If you're hurting, see a doctor. It's sound advice that may seem obvious, but older adults in particular sometimes write off pain as a function of aging and may wait too long to get medical attention, says Edwin Leap, M.D., an emergency physician in Southern Appalachia.
He has seen it happen. And the results can be devastating.
"Boomers, especially, are very stoic,” Leap says. “They're used to things hurting. So they put off chest pain for a day or two, and by the time they come to hospital, they've completed a heart attack. Or they fall off a ladder, get up and say they're fine. Then it turns out they have an intracranial hemorrhage — a life-threatening situation.”
Any new or unexplained pain should be checked out by a doctor, Leap says, even if it's not severe.
Of course, some types of pain are more likely to signal something serious. Doctors recommend heading straight to the emergency room if you're experiencing one of the types below.

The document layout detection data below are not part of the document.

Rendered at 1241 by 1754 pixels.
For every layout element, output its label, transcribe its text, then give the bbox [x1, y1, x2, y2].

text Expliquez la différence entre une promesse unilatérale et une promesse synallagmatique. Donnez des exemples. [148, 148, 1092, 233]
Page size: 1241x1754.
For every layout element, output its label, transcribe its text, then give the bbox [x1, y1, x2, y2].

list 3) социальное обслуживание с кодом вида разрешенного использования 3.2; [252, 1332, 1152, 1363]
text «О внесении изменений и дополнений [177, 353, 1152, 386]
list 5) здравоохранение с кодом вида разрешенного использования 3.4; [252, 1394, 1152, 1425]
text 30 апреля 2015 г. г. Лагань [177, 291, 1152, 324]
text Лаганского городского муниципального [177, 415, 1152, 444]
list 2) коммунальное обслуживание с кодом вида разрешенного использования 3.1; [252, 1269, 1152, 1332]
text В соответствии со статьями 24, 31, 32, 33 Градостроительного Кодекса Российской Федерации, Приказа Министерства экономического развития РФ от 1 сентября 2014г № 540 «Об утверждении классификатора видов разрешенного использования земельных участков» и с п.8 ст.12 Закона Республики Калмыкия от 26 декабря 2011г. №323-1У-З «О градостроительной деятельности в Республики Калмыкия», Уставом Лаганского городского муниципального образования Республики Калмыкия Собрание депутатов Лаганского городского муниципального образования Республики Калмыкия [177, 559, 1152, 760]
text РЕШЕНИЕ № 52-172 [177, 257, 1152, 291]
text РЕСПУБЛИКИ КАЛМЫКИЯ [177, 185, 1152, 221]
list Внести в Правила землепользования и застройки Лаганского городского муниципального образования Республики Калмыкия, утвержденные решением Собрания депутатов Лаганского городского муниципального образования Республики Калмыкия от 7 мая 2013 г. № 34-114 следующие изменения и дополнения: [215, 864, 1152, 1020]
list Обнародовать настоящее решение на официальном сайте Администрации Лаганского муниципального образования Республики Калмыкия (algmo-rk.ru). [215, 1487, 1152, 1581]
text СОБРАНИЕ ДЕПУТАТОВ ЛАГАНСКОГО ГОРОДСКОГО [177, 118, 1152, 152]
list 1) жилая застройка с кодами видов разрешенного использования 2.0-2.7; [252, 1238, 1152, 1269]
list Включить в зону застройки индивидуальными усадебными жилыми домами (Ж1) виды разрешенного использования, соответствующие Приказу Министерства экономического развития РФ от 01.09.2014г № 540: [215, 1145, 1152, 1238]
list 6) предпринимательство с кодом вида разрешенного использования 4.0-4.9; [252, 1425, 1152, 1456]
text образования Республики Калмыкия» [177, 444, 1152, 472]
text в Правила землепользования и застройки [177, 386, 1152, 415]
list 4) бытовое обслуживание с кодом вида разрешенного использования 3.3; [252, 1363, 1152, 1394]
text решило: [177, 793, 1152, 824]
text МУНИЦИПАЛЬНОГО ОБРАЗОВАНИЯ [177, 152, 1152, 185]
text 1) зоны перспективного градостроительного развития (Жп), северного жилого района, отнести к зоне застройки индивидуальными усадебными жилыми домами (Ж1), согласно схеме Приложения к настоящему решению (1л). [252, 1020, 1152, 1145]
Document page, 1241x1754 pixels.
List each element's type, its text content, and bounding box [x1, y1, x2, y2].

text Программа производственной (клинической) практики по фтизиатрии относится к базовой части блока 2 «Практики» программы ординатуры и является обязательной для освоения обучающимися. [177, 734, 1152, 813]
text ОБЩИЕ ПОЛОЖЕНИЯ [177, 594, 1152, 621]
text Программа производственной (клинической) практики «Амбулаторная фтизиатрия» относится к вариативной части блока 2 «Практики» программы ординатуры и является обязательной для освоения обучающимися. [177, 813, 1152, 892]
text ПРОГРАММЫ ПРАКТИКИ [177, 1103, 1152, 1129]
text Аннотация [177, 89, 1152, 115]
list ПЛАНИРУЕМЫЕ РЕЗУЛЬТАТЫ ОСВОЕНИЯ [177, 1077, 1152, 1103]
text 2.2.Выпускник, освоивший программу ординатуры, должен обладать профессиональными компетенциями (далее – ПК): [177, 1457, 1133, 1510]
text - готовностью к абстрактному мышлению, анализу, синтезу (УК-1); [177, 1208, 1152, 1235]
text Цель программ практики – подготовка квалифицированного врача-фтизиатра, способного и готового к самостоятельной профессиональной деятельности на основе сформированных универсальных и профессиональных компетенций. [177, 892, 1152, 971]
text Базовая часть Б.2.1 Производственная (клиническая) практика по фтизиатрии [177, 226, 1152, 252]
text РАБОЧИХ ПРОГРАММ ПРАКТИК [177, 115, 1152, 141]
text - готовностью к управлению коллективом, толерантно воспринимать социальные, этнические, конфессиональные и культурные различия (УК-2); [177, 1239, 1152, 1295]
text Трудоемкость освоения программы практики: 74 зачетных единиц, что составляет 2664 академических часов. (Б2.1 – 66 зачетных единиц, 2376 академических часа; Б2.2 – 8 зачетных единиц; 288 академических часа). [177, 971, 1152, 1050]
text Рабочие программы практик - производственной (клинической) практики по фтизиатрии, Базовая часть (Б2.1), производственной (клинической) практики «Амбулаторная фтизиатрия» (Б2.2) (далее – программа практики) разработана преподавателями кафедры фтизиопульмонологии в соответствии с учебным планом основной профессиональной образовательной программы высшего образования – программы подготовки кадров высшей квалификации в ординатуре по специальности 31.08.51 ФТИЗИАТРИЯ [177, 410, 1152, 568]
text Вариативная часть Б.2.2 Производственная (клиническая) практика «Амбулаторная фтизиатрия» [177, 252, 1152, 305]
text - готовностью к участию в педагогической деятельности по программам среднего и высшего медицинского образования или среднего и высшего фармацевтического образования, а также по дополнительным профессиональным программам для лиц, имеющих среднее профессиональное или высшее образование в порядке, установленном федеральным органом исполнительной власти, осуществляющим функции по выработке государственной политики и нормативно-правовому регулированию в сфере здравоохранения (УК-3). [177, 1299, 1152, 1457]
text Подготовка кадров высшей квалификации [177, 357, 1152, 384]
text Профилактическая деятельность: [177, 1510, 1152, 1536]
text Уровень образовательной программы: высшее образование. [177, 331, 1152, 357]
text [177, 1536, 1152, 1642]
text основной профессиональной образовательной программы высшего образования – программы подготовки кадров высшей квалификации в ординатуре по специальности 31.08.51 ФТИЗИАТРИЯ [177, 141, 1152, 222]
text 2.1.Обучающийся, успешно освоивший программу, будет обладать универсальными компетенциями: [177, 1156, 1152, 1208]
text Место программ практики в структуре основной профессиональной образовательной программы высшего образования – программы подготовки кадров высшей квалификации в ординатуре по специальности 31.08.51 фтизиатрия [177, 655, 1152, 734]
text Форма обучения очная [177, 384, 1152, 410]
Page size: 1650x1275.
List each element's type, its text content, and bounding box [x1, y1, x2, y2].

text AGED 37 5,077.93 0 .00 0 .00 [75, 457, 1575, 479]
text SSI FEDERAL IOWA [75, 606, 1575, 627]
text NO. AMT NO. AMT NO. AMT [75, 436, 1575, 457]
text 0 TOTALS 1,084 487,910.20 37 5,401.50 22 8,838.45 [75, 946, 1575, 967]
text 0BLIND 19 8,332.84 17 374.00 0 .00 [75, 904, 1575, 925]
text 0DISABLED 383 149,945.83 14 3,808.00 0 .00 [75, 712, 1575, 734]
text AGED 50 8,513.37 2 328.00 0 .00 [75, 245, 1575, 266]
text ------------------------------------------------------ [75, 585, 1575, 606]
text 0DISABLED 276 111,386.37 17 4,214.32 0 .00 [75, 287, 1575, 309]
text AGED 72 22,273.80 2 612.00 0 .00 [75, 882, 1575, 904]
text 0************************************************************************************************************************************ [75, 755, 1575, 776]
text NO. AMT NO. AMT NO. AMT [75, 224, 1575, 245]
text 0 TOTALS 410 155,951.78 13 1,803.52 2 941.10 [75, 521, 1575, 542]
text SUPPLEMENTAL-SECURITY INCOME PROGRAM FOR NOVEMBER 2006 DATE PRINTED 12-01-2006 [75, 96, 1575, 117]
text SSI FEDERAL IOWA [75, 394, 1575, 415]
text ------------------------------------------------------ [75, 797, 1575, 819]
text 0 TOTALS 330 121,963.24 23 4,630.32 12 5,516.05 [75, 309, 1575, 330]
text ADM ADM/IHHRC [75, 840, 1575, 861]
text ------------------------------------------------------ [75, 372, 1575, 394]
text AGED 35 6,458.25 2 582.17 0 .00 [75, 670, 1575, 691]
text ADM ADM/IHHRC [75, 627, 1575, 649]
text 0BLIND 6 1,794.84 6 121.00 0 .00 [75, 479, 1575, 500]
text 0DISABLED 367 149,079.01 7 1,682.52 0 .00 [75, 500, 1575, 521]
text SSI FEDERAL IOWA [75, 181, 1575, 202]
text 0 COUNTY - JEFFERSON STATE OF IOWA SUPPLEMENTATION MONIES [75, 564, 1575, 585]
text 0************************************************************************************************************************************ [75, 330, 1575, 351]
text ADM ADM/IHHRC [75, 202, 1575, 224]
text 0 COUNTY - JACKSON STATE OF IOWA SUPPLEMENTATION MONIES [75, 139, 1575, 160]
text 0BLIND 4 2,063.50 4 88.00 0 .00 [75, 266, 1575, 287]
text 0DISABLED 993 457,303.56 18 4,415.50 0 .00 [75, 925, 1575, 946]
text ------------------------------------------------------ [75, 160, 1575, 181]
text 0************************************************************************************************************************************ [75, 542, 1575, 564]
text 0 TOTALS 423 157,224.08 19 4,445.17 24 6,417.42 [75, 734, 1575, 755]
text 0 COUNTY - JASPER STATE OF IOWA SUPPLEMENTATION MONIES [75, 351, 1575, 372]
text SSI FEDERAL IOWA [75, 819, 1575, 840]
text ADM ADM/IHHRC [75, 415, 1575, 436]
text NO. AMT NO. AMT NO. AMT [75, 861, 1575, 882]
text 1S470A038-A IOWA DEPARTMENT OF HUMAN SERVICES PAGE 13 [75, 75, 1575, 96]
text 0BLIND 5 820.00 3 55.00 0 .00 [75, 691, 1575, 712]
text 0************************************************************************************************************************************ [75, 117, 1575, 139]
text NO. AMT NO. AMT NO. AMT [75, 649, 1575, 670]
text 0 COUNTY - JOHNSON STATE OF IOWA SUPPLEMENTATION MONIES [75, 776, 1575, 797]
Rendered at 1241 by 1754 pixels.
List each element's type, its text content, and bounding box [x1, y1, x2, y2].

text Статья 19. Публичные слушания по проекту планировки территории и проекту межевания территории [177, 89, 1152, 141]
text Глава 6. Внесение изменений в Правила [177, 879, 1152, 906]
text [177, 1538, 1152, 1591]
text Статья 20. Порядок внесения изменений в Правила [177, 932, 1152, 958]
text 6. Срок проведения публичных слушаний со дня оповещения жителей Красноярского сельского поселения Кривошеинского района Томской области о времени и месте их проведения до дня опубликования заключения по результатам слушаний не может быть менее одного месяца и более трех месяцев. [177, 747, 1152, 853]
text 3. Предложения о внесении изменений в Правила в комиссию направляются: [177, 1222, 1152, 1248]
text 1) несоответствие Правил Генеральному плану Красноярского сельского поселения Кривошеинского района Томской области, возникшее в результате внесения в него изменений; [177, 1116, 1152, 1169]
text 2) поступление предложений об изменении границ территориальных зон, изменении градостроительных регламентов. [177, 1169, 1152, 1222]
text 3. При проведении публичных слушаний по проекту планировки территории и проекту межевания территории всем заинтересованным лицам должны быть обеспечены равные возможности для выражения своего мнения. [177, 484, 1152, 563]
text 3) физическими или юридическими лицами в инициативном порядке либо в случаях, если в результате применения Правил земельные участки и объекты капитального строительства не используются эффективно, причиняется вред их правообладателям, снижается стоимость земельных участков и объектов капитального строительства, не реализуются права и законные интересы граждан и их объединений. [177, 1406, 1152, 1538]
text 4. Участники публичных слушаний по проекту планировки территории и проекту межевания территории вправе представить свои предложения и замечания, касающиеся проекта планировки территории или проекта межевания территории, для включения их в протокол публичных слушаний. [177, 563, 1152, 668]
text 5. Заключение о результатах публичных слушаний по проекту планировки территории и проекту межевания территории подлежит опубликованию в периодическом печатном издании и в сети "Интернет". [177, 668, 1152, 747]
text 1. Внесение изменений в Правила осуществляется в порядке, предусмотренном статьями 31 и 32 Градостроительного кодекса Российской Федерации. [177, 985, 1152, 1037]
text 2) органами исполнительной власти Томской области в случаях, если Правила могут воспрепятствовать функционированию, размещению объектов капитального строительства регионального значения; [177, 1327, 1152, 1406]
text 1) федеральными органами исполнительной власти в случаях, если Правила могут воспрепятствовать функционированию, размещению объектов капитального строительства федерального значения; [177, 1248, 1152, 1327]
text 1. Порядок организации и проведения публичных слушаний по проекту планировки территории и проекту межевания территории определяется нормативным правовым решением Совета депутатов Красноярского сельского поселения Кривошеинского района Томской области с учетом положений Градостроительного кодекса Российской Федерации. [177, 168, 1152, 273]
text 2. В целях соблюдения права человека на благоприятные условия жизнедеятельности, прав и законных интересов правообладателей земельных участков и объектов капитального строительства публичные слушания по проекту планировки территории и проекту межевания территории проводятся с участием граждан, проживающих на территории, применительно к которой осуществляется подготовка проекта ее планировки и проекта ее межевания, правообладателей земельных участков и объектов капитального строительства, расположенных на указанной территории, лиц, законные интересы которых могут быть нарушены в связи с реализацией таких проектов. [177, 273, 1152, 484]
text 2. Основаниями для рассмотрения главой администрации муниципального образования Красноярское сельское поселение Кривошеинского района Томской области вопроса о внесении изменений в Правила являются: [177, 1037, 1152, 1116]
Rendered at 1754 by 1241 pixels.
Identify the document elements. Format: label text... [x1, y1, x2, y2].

1. Pain with loss of function
If you hurt your leg but can still walk on it, it may be just a sprain. “But if you can't move it and you're having pain, that should be investigated immediately,” Leap says. Loss of function can indicate a fracture, nerve injury, loss of blood flow or a serious infection.
2. Eye pain that comes out of nowhere
Sudden or acute eye pain, with or without vision changes, can point to a serious problem that should get looked at right away, says Michael Hanak, M.D., a family medicine specialist and associate professor at Rush University Medical College in Chicago. It could be caused by a blocked blood vessel, a detached retina, internal bleeding or acute glaucoma, a serious eye condition caused by increased pressure inside the eye. Eye pain can also be the first symptom of shingles, a viral infection that causes a painful rash, Hanak says.